Recently, when I’ve attended concerts that often attract baby boomers, such as for example Paul McCartney and The Rolling Stones, I’ve noticed plenty of boomers smoking cigarettes joints.
Ends up that’s no coincidence.
According to a current report in the journal Drug and Alcohol Dependence, more baby boomers are utilizing weed and other cannabis products.
Nine percent of men and women aged 50 to 64 said they’ve used marijuana previously year, doubling previously decade, while three percent of those over 65 have inked so, the investigation found.
Perhaps that’s not just a big surprise, since the baby boomer generation has received more experience than other generations with marijuana, which surged in popularity throughout the 1960s and 1970s. Over fifty percent (almost 55%) of middle-age adults purchased marijuana sooner or later inside their lives, while over a fifth (about 22%) of older adults have inked so, in line with the study.
Those that used marijuana as teens were prone to say they were still fans of the herb, the team at New York University found.
What accounts for marijuana’s big comeback with the older crowd?
Certainly, the stigma of using marijuana has decreased. I never used but, admittedly, weed was considered cool when I was in senior school throughout the 70s. However, we made fun of “potheads” who smoked constantly and stumbled on school fumbling around like fools in a fog bank. That seems to have changed lately with some boomers considering it cool to do something like teenagers again and claiming the title, pothead, with pride, as if smoking marijuana was some sort of accomplishment.

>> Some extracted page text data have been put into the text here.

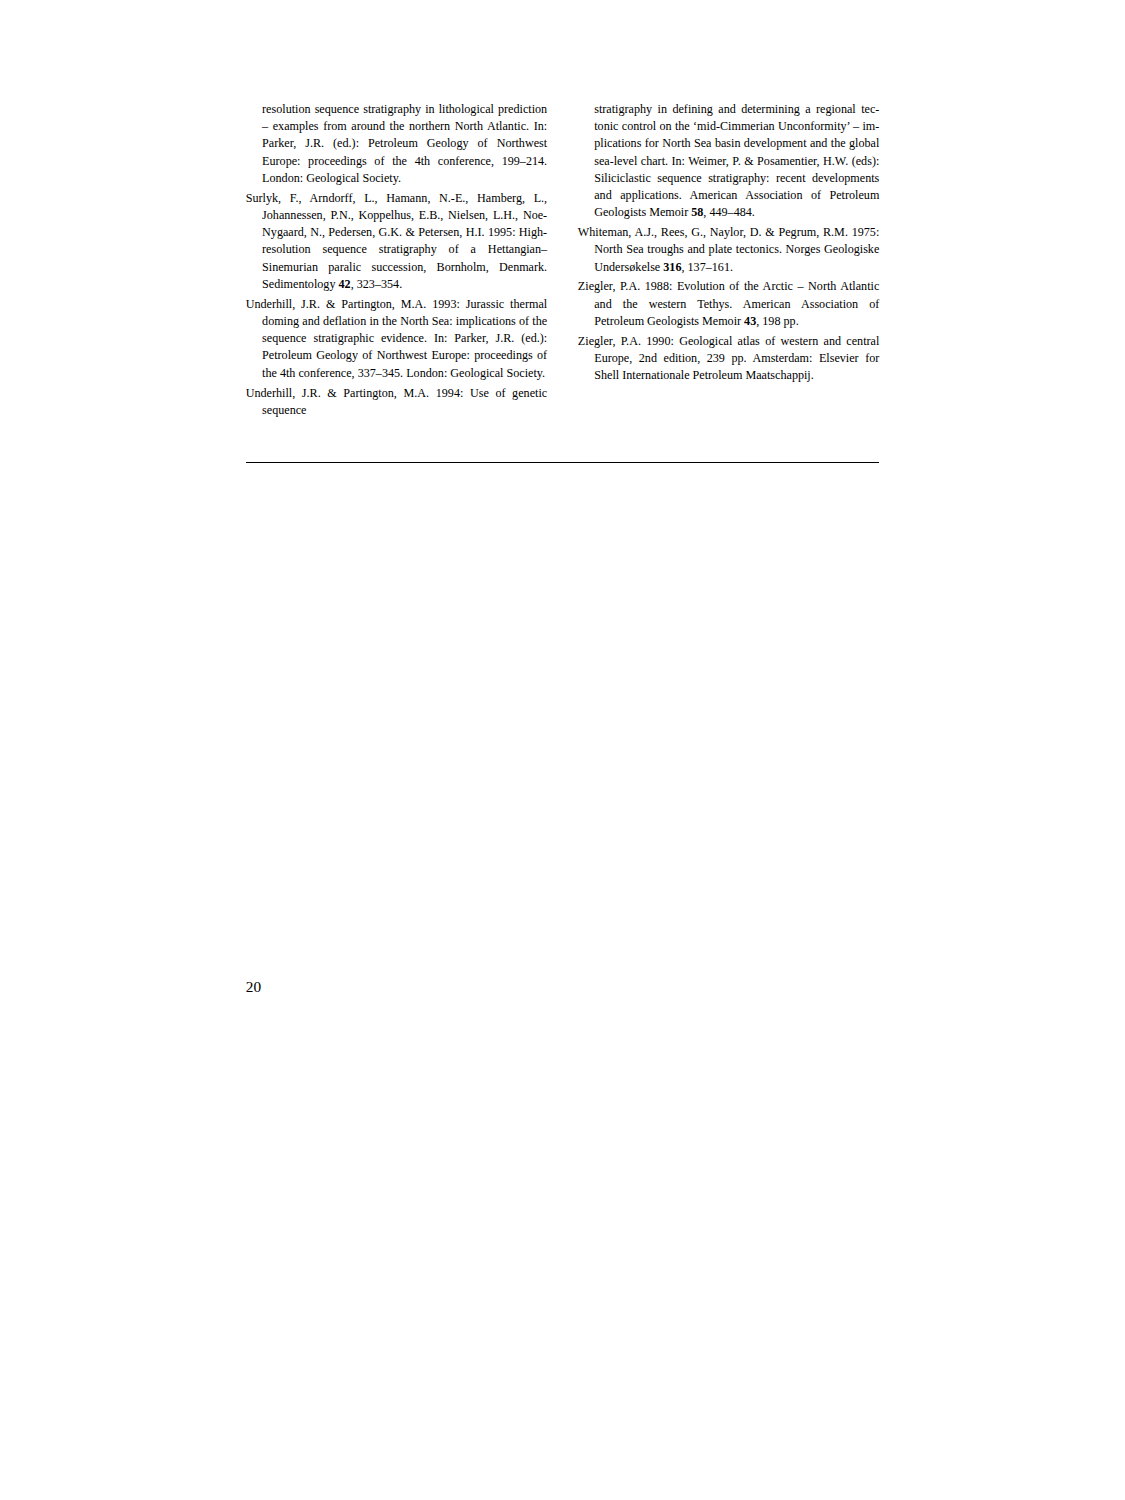resolution sequence stratigraphy in lithological prediction – examples from around the northern North Atlantic. In: Parker, J.R. (ed.): Petroleum Geology of Northwest Europe: proceedings of the 4th conference, 199–214. London: Geological Society.
Surlyk, F., Arndorff, L., Hamann, N.-E., Hamberg, L., Johannessen, P.N., Koppelhus, E.B., Nielsen, L.H., Noe-Nygaard, N., Pedersen, G.K. & Petersen, H.I. 1995: High-resolution sequence stratigraphy of a Hettangian–Sinemurian paralic succession, Bornholm, Denmark. Sedimentology 42, 323–354.
Underhill, J.R. & Partington, M.A. 1993: Jurassic thermal doming and deflation in the North Sea: implications of the sequence stratigraphic evidence. In: Parker, J.R. (ed.): Petroleum Geology of Northwest Europe: proceedings of the 4th conference, 337–345. London: Geological Society.
Underhill, J.R. & Partington, M.A. 1994: Use of genetic sequence
stratigraphy in defining and determining a regional tectonic control on the ‘mid-Cimmerian Unconformity’ – implications for North Sea basin development and the global sea-level chart. In: Weimer, P. & Posamentier, H.W. (eds): Siliciclastic sequence stratigraphy: recent developments and applications. American Association of Petroleum Geologists Memoir 58, 449–484.
Whiteman, A.J., Rees, G., Naylor, D. & Pegrum, R.M. 1975: North Sea troughs and plate tectonics. Norges Geologiske Undersøkelse 316, 137–161.
Ziegler, P.A. 1988: Evolution of the Arctic – North Atlantic and the western Tethys. American Association of Petroleum Geologists Memoir 43, 198 pp.
Ziegler, P.A. 1990: Geological atlas of western and central Europe, 2nd edition, 239 pp. Amsterdam: Elsevier for Shell Internationale Petroleum Maatschappij.
20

Access has certainly been made easier with the legalization of marijuana for medical use within 29 states and D.C. and for recreational use within eight states and D.C., including within California where I live. Jungle Boys marijuana Pot farms are springing up everywhere including among the nearby desert towns, Desert Hot Springs, which has been nicknamed Desert Pot Springs.
Some baby boomers use weed to ease aching joints and other ailments or to help them sleep.

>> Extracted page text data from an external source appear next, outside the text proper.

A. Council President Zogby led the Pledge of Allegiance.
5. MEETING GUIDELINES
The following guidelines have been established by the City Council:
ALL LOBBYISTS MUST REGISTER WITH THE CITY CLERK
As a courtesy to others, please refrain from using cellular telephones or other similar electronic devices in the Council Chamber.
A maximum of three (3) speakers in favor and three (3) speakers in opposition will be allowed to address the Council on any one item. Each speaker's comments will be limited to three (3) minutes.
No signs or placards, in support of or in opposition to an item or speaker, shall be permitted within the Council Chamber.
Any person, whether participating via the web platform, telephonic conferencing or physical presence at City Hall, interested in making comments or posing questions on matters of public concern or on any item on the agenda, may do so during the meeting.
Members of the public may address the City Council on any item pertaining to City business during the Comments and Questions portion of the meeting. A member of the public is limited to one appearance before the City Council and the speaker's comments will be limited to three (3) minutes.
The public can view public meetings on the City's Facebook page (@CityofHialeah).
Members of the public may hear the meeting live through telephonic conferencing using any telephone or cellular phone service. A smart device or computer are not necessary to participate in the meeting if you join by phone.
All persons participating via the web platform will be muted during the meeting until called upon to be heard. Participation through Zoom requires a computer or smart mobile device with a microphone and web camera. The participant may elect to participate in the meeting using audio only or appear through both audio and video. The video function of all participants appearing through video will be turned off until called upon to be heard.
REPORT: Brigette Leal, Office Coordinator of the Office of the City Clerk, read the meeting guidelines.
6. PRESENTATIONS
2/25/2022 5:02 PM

Long lasting reasons for boomers smoking cigarettes, beware, there are some definite pitfalls. The survey indicated that users think marijuana is harmless. Nevertheless the researchers were quick to indicate that is actually not the case.

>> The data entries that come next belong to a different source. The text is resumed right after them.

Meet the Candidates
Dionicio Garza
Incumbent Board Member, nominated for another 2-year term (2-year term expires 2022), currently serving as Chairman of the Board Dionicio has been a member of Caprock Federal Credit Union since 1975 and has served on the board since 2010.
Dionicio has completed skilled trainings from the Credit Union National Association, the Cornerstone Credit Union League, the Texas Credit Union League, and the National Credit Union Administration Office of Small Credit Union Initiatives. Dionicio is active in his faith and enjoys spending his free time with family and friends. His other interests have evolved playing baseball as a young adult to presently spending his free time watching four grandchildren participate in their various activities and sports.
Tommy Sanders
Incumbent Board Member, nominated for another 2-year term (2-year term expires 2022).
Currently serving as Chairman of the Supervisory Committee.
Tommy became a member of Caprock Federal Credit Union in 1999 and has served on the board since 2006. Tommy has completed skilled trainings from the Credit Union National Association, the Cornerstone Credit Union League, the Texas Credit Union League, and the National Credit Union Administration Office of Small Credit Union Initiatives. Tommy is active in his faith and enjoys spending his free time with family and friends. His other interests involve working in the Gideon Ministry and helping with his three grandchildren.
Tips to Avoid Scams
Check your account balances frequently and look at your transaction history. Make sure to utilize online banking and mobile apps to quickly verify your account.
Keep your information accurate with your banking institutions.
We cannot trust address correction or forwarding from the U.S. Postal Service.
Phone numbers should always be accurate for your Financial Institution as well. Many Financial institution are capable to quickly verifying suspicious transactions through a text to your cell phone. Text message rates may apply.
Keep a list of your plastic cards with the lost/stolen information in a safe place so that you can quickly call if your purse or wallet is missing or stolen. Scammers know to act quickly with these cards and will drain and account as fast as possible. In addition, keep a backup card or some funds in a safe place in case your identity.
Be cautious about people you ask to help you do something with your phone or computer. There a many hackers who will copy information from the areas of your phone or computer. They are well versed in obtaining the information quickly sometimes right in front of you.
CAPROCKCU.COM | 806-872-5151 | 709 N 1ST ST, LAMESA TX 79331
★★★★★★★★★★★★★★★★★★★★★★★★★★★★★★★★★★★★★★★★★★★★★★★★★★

“Acute undesireable effects of marijuana use can include anxiety, dry mouth, tachycardia (racing heart rate), high blood pressure, palpitations, wheezing, confusion, and dizziness,” they warned. “Chronic use can lead to chronic respiratory conditions, depression, impaired memory, and reduced bone density.”
Researchers also reported that baby boomers using cannabis were prone to smoke, drink alcohol, and abuse drugs. Marijuana users were also prone to misuse prescription drugs such as for example opioids, sedatives, and tranquilizers than their peers.
Mixing substances is particularly dangerous for older adults with chronic diseases, the team advised. Marijuana may intensify symptoms and connect to prescribed medications.
In fact, physicians should ask older patients about whether they use marijuana because it could connect to prescription drugs, the team recommended, and it may point to substance abuse problems.
Put simply, baby boomers would excel to find true bliss in healthier ways.